He discovered the following result, called Liouville's theorem (or at least this is one result called Liouville's theorem - there's a different one in complex analysis).

Suppose $\alpha$ is algebraic of degree $n$ (that is it is the root of a $n$th degree irreducible polynomial with integer coefficients). Then you can find $c>0$ such that for all rational $p/q$ (with $q>0$) we have $|\alpha -p/q|>c/q^n$.

To prove this, let $P$ be an irreducible polynomial of degree $n$ with integer coefficients such that $P(\alpha )=0$. $P$ has bounded gradient in $[\alpha -1,\alpha +1]$ so there exists $c>0$ such that for any rational $p/q$ in $[\alpha -1,\alpha +1]$ we have:

$|\alpha -p/q|>c|P(\alpha )-P(p/q)|$

(Note that we don't need to worry about rationals outside $[\alpha -1,\alpha +1]$ since these have $|\alpha -p/q|\ge 1$ so can't possibly affect the theorem.)

Now just note that $|q^{n}P(p/q)|$ is a non-negative integer and it is not zero (as $P$ is irreducible) so it is at least 1. And $P(\alpha )=0$. Hence:

$|\alpha -p/q|>c/q^n$

as required.

This theorem allows us to construct many transcendental numbers. The key is to find a number which is so well approximated by rationals that the conclusion of Liouville's theorem cannot possibly hold for any $n$, thus proving the number is transcendental. For example it is an easy exercise now to show that $1/2^{0!}+1/2^{1!}+1/2^{2!}+\dots$is transcendental. Historically this was the first number to be proved as such.

Consider more generally the sum $x=\sum _{i=1}^{\infty }1/a_i$ where $a_i$ are strictly increasing positive integers with $a_i|a_{i+1}$. Suppose this is algebraic of degree $n$. We will use Liouville to derive a necessary condition on the $a_i$s.

We can find $c>0$ such that $|x-p/q|>c/q^n$ for any rational $p/q$. Take $p/q=\sum _{i=1}^{m}1/a_i$. Then $q=a_m$. We get:

$\sum _{i=m+1}^{\infty }1/a_i>c/a_m^n$

and this must hold for all $m$.

Let's estimate the thing on the left hand side. We have $a_i\ge 2^{i-m-1}{a}_{m+1}$ for all $i\ge m+1$. So:

$\sum _{i=m+1}^{\infty }1/(2^{i-m-1}{a}_{m+1})>c/a_m^n$

Using the formula for a geometric progression this gives us:

$2/a_{m+1}>c/a_m^n$ for all $n$.

In other words, if $x$ is algebraic of degree $n$ then there exists $A>0$ such that $a_{m+1}<A{a}_m^n$ for all $m$.
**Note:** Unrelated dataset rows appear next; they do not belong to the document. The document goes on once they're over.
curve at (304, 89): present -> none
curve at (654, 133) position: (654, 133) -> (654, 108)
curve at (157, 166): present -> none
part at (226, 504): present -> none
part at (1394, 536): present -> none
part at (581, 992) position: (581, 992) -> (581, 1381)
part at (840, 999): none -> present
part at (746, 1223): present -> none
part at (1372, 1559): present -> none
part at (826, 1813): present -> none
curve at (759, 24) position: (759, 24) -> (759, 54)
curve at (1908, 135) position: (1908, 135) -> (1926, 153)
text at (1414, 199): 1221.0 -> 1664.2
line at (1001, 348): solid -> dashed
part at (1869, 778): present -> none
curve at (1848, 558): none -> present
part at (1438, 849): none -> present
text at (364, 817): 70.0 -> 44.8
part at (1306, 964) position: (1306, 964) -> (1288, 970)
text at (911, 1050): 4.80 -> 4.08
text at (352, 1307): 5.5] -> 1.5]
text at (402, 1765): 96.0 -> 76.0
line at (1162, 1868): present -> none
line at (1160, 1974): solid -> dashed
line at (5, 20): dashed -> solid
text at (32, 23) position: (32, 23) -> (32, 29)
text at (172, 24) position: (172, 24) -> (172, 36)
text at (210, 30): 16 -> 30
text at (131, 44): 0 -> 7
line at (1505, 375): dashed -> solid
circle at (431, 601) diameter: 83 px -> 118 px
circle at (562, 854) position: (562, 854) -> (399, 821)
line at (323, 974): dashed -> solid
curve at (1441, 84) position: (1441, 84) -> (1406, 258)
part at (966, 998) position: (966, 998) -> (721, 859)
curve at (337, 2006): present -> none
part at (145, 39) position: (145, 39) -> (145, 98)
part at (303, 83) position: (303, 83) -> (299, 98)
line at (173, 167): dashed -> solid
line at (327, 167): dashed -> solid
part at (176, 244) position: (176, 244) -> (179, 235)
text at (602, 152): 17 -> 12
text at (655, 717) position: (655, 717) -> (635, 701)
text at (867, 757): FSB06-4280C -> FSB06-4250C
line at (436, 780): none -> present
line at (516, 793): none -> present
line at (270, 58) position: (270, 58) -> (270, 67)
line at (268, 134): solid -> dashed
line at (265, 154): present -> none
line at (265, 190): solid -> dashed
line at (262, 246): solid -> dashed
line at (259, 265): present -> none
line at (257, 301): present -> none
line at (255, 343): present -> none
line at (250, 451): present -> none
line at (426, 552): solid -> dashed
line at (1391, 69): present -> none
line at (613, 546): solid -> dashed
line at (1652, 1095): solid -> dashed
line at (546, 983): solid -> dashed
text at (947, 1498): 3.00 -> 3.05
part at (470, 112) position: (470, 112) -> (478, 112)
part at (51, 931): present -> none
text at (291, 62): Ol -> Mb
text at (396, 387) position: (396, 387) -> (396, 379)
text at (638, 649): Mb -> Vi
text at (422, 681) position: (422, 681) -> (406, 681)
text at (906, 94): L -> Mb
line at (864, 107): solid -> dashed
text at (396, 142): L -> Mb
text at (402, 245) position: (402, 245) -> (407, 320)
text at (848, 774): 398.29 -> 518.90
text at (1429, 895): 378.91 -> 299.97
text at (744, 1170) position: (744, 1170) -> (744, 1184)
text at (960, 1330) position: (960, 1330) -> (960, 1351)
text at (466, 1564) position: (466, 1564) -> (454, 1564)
So to ensure that $x$ is not algebraic we just need to make sure this condition is violated for every positive integer $n$. For instance if (for every $n$) $a_{m+1}/a_m^n$ tends to infinity as $m$ tends to infinity, then the condition is certainly violated. If you set $a_m=2^{m!}$ then $a_{m+1}/a_m^n=2^{(m+1)!-n*m!}$ which tends to infinity as $m$ tends to infinity (for any fixed $n$).